Neuronal Cell Adhesion Molecules May Mediate Neuroinflammation in Autism Spectrum Disorder

Abstract

Autism spectrum disorder (ASD) is a complex neurodevelopmental condition characterized by restrictive and repetitive behaviors, alongside deficits in social interaction and communication. The etiology of ASD is largely unknown but is strongly linked to genetic variants in neuronal cell adhesion molecules (CAMs), cell-surface proteins that have important roles in neurodevelopment. A combination of environmental and genetic factors are believed to contribute to ASD pathogenesis. Inflammation in ASD has been identified as one of these factors, demonstrated through the presence of proinflammatory cytokines, maternal immune activation, and activation of glial cells in ASD brains. Glial cells are the main source of cytokines within the brain and, therefore, their activity is vital in mediating inflammation in the central nervous system. However, it is unclear whether the aforementioned neuronal CAMs are involved in modulating neuroimmune signaling or glial behavior. This review aims to address the largely unexplored role that neuronal CAMs may play in mediating inflammatory cascades that underpin neuroinflammation in ASD, primarily focusing on the Notch, nuclear factor-κB (NF-κB), and mitogen-activated protein kinase (MAPK) cascades. We will also evaluate the available evidence on how neuronal CAMs may influence glial activity associated with inflammation. This is important when considering the impact of environmental factors and inflammatory responses on ASD development. In particular, neural CAM1 (NCAM1) can regulate NF-κB transcription in neurons, directly altering proinflammatory signaling. Additionally, NCAM1 and contactin-1 appear to mediate astrocyte and oligodendrocyte precursor proliferation which can alter the neuroimmune response. Importantly, although this review highlights the limited information available, there is evidence of a neuronal CAM regulatory role in inflammatory signaling. This warrants further investigation into the role other neuronal CAM family members may have in mediating inflammatory cascades and would advance our understanding of how neuroinflammation can contribute to ASD pathology.

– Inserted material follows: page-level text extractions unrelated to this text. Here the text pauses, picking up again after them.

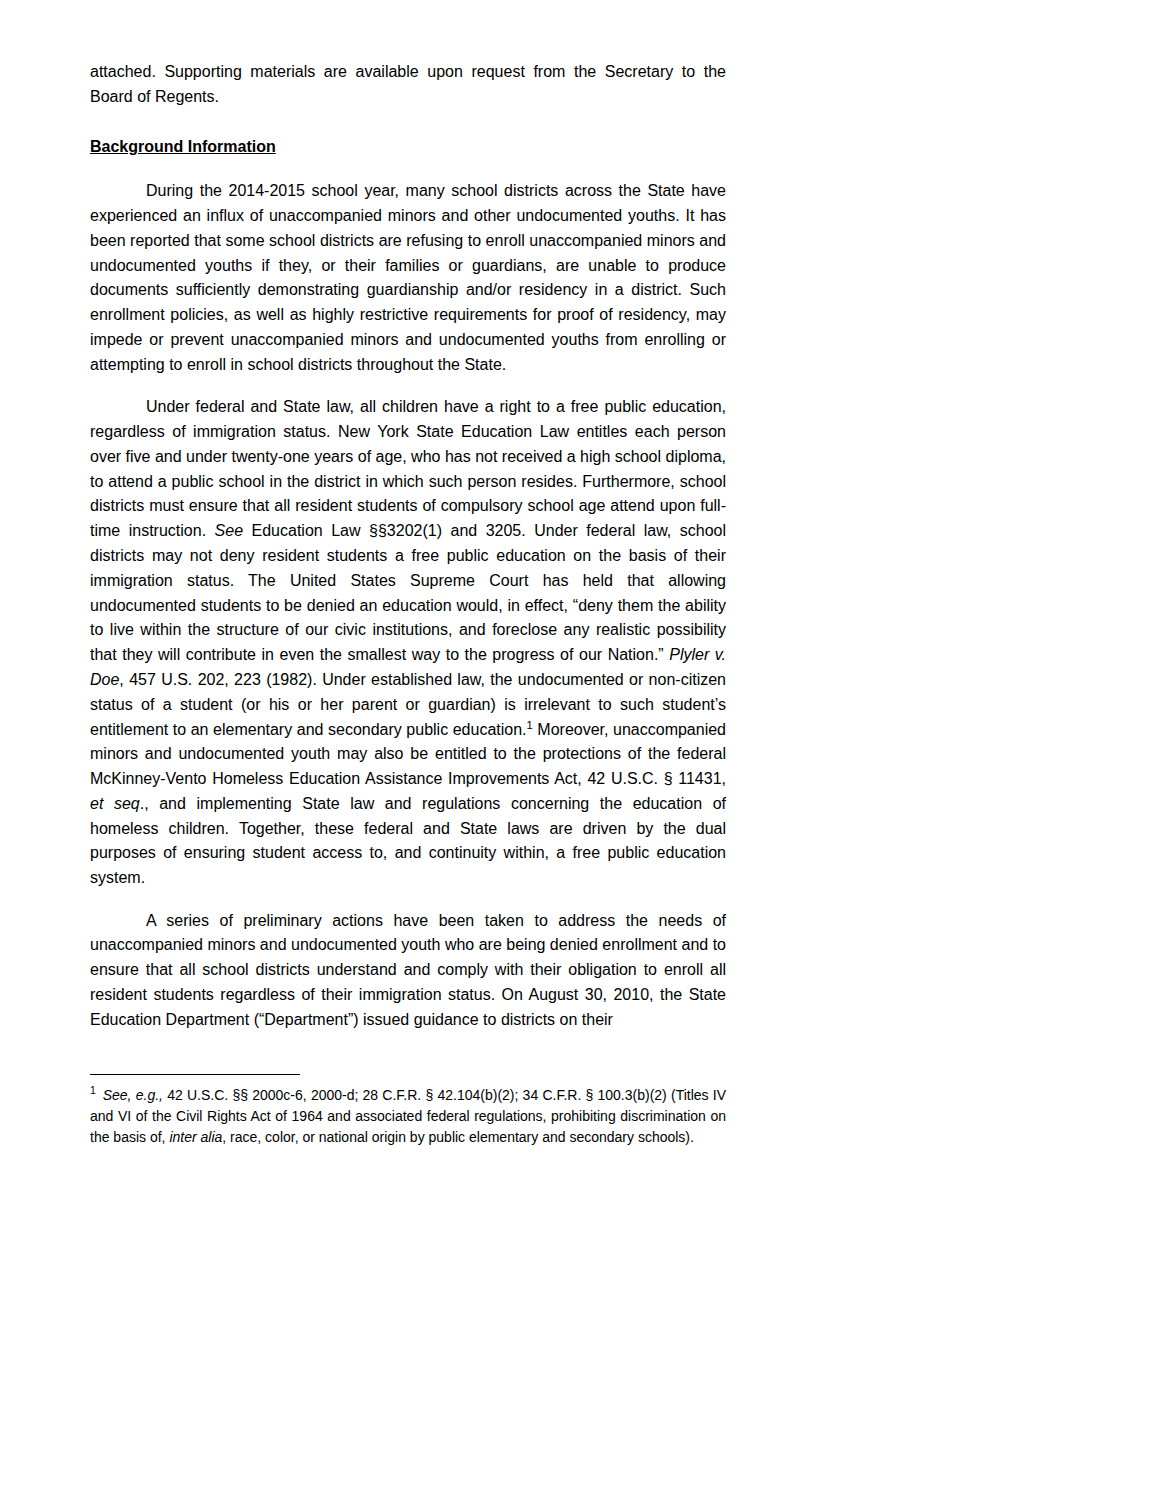attached. Supporting materials are available upon request from the Secretary to the Board of Regents.
Background Information
During the 2014-2015 school year, many school districts across the State have experienced an influx of unaccompanied minors and other undocumented youths. It has been reported that some school districts are refusing to enroll unaccompanied minors and undocumented youths if they, or their families or guardians, are unable to produce documents sufficiently demonstrating guardianship and/or residency in a district. Such enrollment policies, as well as highly restrictive requirements for proof of residency, may impede or prevent unaccompanied minors and undocumented youths from enrolling or attempting to enroll in school districts throughout the State.
Under federal and State law, all children have a right to a free public education, regardless of immigration status. New York State Education Law entitles each person over five and under twenty-one years of age, who has not received a high school diploma, to attend a public school in the district in which such person resides. Furthermore, school districts must ensure that all resident students of compulsory school age attend upon full-time instruction. See Education Law §§3202(1) and 3205. Under federal law, school districts may not deny resident students a free public education on the basis of their immigration status. The United States Supreme Court has held that allowing undocumented students to be denied an education would, in effect, “deny them the ability to live within the structure of our civic institutions, and foreclose any realistic possibility that they will contribute in even the smallest way to the progress of our Nation.” Plyler v. Doe, 457 U.S. 202, 223 (1982). Under established law, the undocumented or non-citizen status of a student (or his or her parent or guardian) is irrelevant to such student’s entitlement to an elementary and secondary public education.1 Moreover, unaccompanied minors and undocumented youth may also be entitled to the protections of the federal McKinney-Vento Homeless Education Assistance Improvements Act, 42 U.S.C. § 11431, et seq., and implementing State law and regulations concerning the education of homeless children. Together, these federal and State laws are driven by the dual purposes of ensuring student access to, and continuity within, a free public education system.
A series of preliminary actions have been taken to address the needs of unaccompanied minors and undocumented youth who are being denied enrollment and to ensure that all school districts understand and comply with their obligation to enroll all resident students regardless of their immigration status. On August 30, 2010, the State Education Department (“Department”) issued guidance to districts on their
1 See, e.g., 42 U.S.C. §§ 2000c-6, 2000-d; 28 C.F.R. § 42.104(b)(2); 34 C.F.R. § 100.3(b)(2) (Titles IV and VI of the Civil Rights Act of 1964 and associated federal regulations, prohibiting discrimination on the basis of, inter alia, race, color, or national origin by public elementary and secondary schools).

Keywords: autism spectrum disorder; cell adhesion molecules; glial cells; inflammatory cascade; neuroinflammation; neuroinflammatory signaling.

FIGURE 1

The relationship between autism spectrum disorder (ASD), inflammation, and cell adhesion molecules (CAMs). Neuronal CAMs such as the CNTN, CNTNAP, NCAM, NRXN, NLGN, and NFASC families of proteins are consistently implicated as risk genes for ASD (9, 16). Likewise, inflammation, particularly in MIA, has been identified as an environmental risk factor for ASD (24, 31). What is yet unclear is whether these neuronal CAMs may be involved in regulating inflammatory responses or cascades in ASD. Contactin (CNTN), CNTN-associated protein (CNTNAP), neural cell adhesion molecule (NCAM), neurexin (NRXN), neuroligin (NLGN), neurofascin (NFASC), and maternal immune activation (MIA). Created with BioRender.com.

FIGURE 2

Neuroinflammatory pathways in prenatal and postnatal neurodevelopment contributing to autism spectrum disorder (ASD). (A) Neuroinflammatory pathways in prenatal neurodevelopment. Contactin-1 (CNTN1), expressed on the surface of oligodendrocyte precursor cells (OPC) promotes OPC differentiation to oligodendrocytes by interacting with receptor protein tyrosine phosphatase zeta (PTPRZ) (250, 258). Simultaneously, OPC proliferation is inhibited by the same PTPRZ interaction (250). The transfer of maternal proinflammatory cytokines such as interleukin (IL)-6 and IL-17 via maternal immune activation can promote neuroinflammation during prenatal neurodevelopment (115, 121). As a result, increased receptor IL-17 (IL-17R) expression is found within the fetal brain, enhancing further neuroinflammatory signaling (107). Although there is some evidence for autoimmune antibodies in association with ASD, their origin and effect on neuroinflammation in the developing ASD brain is unclear (140). (B) Neuroinflammatory pathways in postnatal neurodevelopment. Astrocytes are activated by proinflammatory cytokines and neuroinflammation in the central nervous system (227). Neural cell adhesion molecule-1 (NCAM1) expressed on the surface of astrocytes can activate nuclear factor-κB (NF-κB)-mediated transcription of proinflammatory genes (123). NCAM1 can also inhibit astrocyte proliferation through the inhibition of mitogen-activated protein kinase (MAPK) signaling (237). Changes to OPC proliferation have been observed in ASD brains, which can alter the production of myelin and possibly expose neuronal cells to inflammatory insult (146). Microglia are also activated by proinflammatory cytokines and neuroinflammation in the central nervous system (220). Activated microglia to produce proinflammatory cytokines including IL-1β and tumor necrosis factor (TNF)-α (39). Created with BioRender.com.